Tax reform has eliminated some last-minute tax strategies and made others more critical. Clients will still want to pursue time-tested strategies—by maximizing their retirement contributions, for instance, making charitable contributions, exercising stock options and timing business expenses.
“If you have a business and if you were planning on buying a car to drive for business or [buying] that printer or computer next year, buy it before the end of the year,” says Brian T. Stoner, a CPA in Burbank, Calif.
At the same time, he adds it isn’t necessarily tax-effective “to put the money in investments now instead of buying something [deductible] you’ll buy anyway next year. You defer your tax savings a full year.”
For some people, old habits die hard. “I did find that high-net-worth clients who itemized prior to the 2017 tax act continued to itemize in 2018, although they were hurt by [the limited] state and local tax deduction, and by elimination of unreimbursed employee business expenses and miscellaneous itemized deductions,” says David Markle, CPA at Markle Wealth Management in Danielsville, Pa., and member of the Pennsylvania Institute of CPAs.
“Before the [Tax Cuts and Jobs Act], we always had to figure out how much our clients should prepay their state taxes or property taxes by December 31,” says Lawrence Pon, a CPA and certified financial planner at Pon & Associates in Redwood City, Calif. “The $10,000 [state and local tax] limitation makes this a moot point. Some clients just ask how much they need to give to get their taxes to break even.”

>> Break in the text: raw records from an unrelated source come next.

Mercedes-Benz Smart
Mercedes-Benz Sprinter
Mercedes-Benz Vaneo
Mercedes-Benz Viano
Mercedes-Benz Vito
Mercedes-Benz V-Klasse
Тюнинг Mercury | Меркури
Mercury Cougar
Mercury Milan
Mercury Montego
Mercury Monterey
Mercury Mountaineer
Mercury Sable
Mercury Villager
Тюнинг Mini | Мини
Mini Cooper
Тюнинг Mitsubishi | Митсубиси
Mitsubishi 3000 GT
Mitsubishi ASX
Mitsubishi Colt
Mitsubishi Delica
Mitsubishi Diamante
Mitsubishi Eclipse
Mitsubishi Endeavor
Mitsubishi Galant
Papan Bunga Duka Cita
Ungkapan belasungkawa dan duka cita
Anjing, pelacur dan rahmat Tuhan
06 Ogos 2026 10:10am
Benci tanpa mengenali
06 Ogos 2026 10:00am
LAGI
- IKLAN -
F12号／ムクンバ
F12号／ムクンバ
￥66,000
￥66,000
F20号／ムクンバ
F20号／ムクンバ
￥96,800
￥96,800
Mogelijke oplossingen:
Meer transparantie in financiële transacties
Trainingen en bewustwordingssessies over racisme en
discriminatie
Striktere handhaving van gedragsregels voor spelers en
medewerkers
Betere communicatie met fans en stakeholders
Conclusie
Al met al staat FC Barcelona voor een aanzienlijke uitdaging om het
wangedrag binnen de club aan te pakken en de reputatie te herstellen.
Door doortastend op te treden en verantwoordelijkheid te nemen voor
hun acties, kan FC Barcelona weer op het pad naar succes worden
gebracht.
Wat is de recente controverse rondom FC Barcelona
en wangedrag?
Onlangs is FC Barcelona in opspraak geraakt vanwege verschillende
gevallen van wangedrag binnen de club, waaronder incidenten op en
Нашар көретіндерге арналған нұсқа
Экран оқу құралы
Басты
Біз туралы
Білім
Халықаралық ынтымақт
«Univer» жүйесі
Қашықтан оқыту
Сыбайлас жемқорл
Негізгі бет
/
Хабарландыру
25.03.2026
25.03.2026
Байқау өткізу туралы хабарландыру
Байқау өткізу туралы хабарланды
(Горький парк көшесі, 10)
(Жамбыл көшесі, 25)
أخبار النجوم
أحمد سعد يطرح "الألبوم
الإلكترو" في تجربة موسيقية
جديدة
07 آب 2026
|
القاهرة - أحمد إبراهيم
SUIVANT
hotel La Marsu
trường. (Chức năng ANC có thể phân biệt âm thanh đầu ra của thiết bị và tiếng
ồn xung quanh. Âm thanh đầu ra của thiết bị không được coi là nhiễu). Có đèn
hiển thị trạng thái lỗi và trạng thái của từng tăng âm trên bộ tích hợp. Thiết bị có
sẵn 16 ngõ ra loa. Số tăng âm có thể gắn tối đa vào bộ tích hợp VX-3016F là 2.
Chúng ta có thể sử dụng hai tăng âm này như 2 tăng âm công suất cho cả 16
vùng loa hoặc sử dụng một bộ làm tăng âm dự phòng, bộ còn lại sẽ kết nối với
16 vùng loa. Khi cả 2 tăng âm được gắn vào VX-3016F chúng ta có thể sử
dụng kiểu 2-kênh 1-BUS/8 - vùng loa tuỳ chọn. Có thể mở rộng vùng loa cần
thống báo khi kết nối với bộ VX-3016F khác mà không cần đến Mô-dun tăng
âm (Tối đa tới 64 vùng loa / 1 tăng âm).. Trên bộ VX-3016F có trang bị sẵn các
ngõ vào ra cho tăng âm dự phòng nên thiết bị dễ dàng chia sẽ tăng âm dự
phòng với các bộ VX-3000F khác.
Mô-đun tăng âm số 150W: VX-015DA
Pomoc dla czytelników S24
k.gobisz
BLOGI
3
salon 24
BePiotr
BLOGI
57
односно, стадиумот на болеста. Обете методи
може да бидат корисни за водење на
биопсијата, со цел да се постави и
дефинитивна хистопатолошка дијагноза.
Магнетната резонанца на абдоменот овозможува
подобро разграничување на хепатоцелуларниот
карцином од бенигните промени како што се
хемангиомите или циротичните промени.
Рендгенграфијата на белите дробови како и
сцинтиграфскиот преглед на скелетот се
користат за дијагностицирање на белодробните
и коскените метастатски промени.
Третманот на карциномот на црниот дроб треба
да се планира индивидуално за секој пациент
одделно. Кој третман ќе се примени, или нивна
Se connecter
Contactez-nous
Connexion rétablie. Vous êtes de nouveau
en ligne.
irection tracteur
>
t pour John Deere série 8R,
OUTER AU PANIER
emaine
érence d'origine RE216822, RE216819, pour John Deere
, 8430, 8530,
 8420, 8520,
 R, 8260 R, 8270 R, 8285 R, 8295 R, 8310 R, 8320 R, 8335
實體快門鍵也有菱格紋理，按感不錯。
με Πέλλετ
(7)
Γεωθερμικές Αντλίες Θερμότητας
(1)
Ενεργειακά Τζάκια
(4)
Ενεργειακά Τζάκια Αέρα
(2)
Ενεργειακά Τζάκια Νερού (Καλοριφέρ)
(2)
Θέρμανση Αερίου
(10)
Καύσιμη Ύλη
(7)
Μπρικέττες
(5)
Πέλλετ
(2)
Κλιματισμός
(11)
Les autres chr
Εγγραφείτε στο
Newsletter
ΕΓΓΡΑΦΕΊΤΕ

Year-end planning for the remaining itemized deductions, such as charitable contributions, needs particular review this year now that other deductions have disappeared, according to Scott Kadrlik, a CPA and managing partner at Meuwissen, Flygare, Kadrlik & Associates in Eden Prairie, Minn. “High-net-worth individuals will probably reach the SALT limit and may have mortgage interest limited to the new mortgage limits of $750,000, or may have much smaller or no mortgage interest to deduct,” he says.